Este soldado llevaba casco y máscara. Cuando se cazaba a muertos vivientes que propagaban veneno y enfermedades, era habitual llevar máscaras. Sin embargo, este tipo no llevaba una para cubrirse la nariz, sino para ocultar toda la cara.
Porque era…
«…¿Un no-muerto?»
Era un soldado no muerto sin luz de vida en sus ojos.
Harman desenvainó su espada y retrocedió rápidamente. Incluso entonces, dudó de sus propios ojos y sentidos.
«Pero ¿cómo es que… la divinidad…?».
Aunque débil, podía sentir la divinidad que rezumaba del no muerto.

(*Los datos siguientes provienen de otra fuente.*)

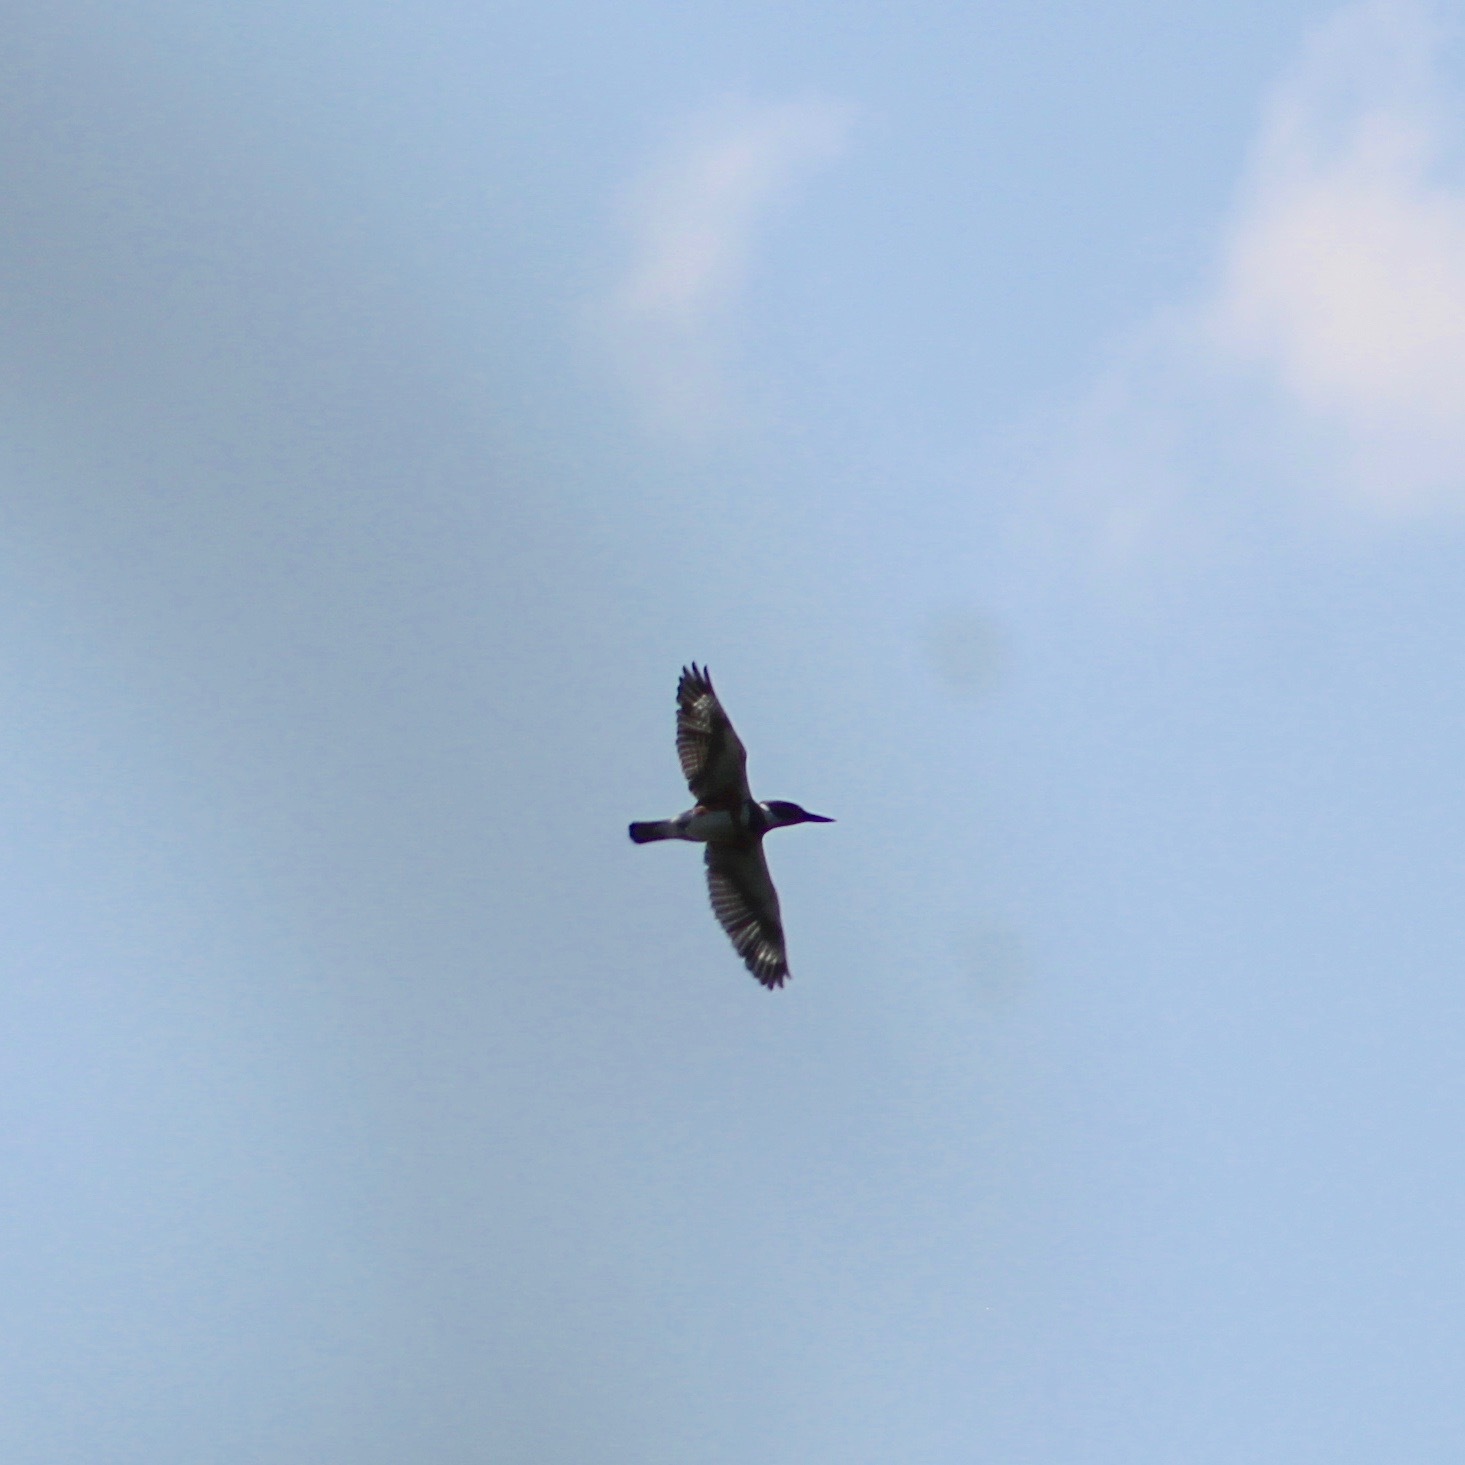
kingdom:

¿Qué demonios está pasando aquí? ¿Cómo han podido estos monstruos…?».
Harman se preguntó momentáneamente si estaba bajo el hechizo de un demonio. Después de todo, se sabía que algunos vampiros eran capaces de lanzar magia de ilusión.
«Sin embargo, debería ser imposible engañar a mis sentidos…
El soldado no muerto que poseía la divinidad simplemente ignoró a Harman y comenzó a alejarse de nuevo. Apretó los dientes y se abalanzó sobre los monstruos.
No era momento de dudar.
No estaba seguro de por qué estas criaturas no mostraban ningún interés por él, pero dejarlas solas de esta manera conllevaba un gran riesgo.
Harman blandió su espada mientras la divinidad impregnaba su espada.
Un no muerto normal se convertiría en cenizas en el momento en que fuera cortado por esta espada.
Sin embargo…
¡Clang!
…Su ataque fue bloqueado.
Las cejas de Harman se alzaron.
Un simple muerto viviente estaba usando una espada cubierta de divinidad como él. Los ojos del muerto viviente se movieron. Sus ojos, que parecían un par de almas ardiendo desde las profundidades de la oscuridad, se clavaron en Harman.
Entonces, el Soldado Espíritu Muerto desvió su espada.
Dio un paso atrás antes de bajar el torso.
Casi al mismo tiempo, unas espadas salieron disparadas de la oscuridad.
Otros soldados muertos vivientes estaban pisando las paredes de este estrecho callejón para rodear a Harman por ambos lados, mientras blandían hábilmente sus espadas.
«…¿Qué?»
Ataques despiadados y despiadados le llovían desde el frente, la izquierda y la derecha.
La expresión de Harman se endureció al verlo.
…Porque estos muertos vivientes venían hacia él con un ataque coordinado, casi como si fueran caballeros entrenados.